Directions ->
Only a number is expected in reply: the number of lines below that include the word "stats".

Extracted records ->
**********
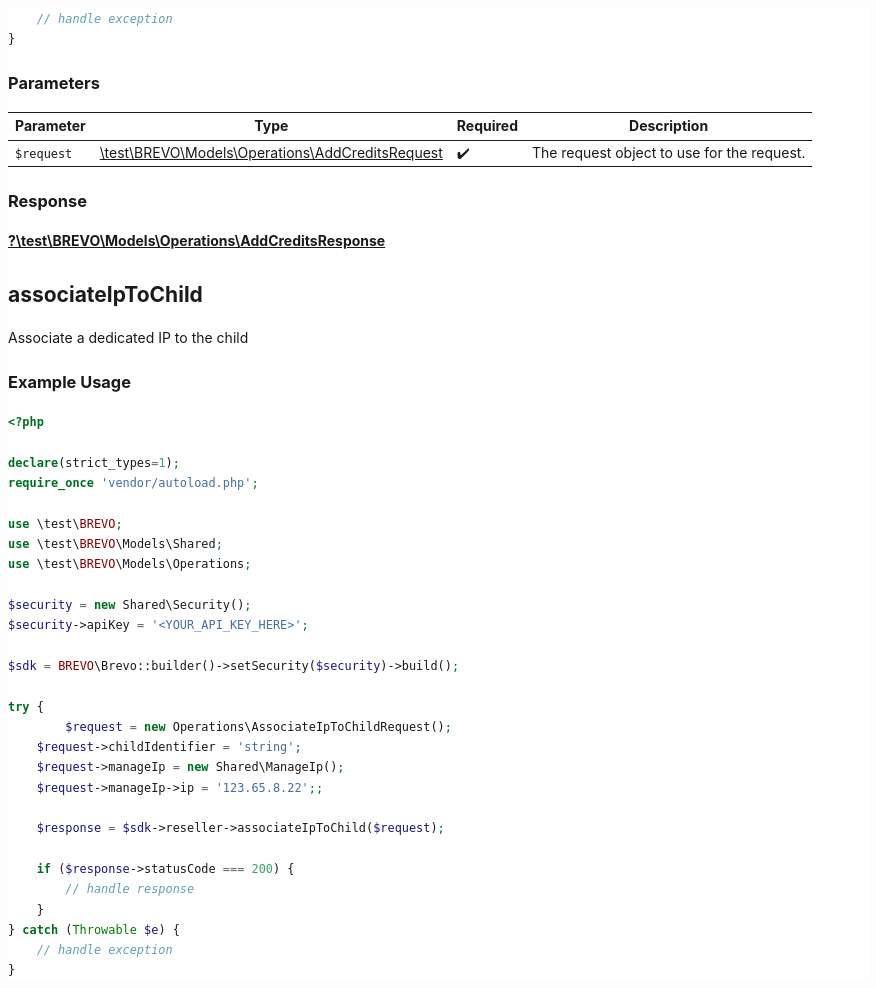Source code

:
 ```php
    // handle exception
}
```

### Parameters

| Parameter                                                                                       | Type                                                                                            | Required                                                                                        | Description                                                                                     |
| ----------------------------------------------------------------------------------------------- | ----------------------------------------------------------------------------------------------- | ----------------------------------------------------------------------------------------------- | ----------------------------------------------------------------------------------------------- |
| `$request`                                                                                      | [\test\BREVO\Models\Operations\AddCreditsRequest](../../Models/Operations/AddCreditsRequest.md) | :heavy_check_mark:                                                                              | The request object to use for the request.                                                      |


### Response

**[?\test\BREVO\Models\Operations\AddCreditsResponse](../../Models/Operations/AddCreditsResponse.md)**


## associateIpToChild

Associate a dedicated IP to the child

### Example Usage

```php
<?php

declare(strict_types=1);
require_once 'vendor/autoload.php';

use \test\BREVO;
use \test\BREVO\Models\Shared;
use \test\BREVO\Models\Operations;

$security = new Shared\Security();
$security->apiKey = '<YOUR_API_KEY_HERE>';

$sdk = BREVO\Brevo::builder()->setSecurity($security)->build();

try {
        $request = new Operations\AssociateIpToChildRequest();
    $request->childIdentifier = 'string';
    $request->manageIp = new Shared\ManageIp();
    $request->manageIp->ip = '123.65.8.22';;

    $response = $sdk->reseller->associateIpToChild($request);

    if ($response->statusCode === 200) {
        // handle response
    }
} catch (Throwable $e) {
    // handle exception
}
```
**********
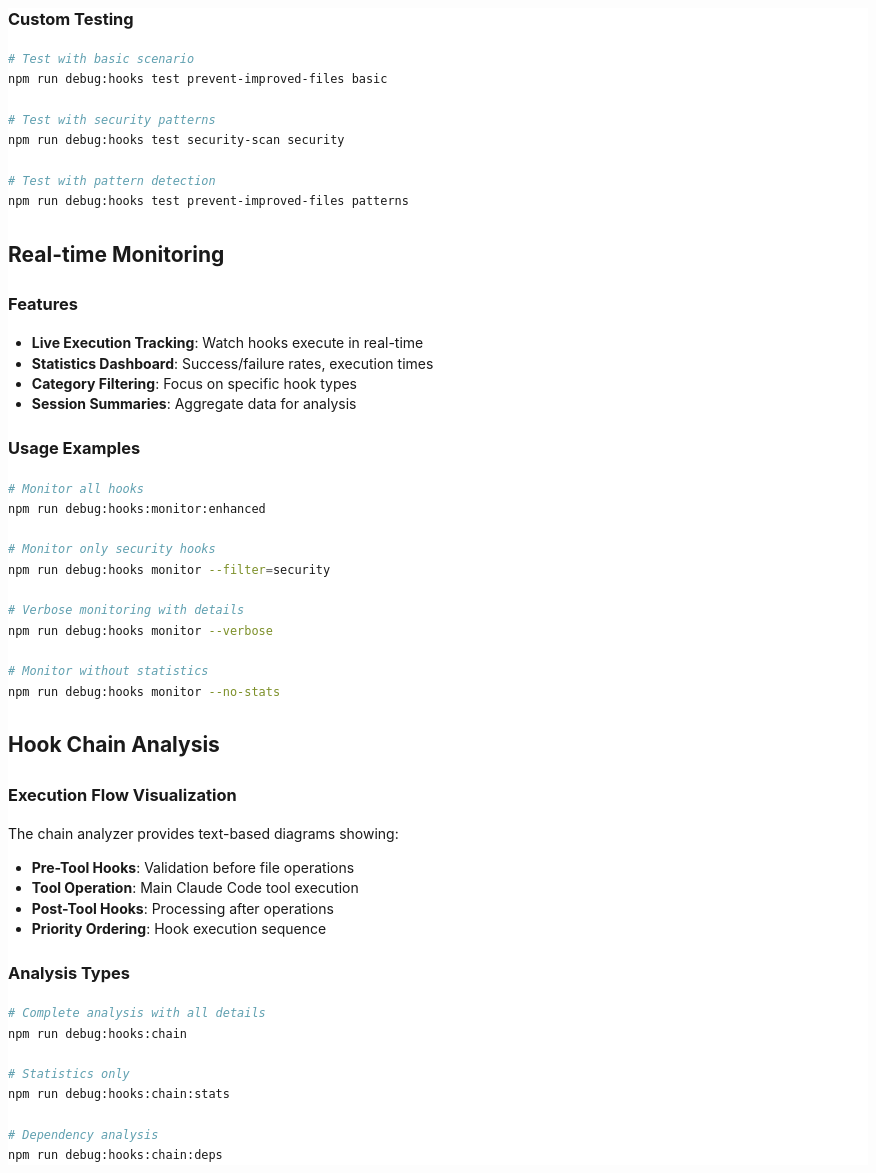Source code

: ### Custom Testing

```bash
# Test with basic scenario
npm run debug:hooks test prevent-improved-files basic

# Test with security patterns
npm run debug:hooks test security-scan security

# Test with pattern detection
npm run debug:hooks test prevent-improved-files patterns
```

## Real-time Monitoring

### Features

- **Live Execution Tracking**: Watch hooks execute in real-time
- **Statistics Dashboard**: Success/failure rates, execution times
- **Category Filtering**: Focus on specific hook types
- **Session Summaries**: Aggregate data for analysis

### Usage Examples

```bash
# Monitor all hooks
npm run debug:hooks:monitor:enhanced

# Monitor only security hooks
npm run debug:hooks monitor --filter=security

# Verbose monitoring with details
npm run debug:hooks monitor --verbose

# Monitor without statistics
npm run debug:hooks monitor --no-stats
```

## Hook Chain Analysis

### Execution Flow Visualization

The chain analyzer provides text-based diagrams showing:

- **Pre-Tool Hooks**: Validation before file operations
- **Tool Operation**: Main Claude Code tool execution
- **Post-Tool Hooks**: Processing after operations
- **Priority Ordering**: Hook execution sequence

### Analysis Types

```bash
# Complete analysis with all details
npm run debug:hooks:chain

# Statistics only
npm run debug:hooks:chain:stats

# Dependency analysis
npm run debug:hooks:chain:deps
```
**********
Answer box ->
2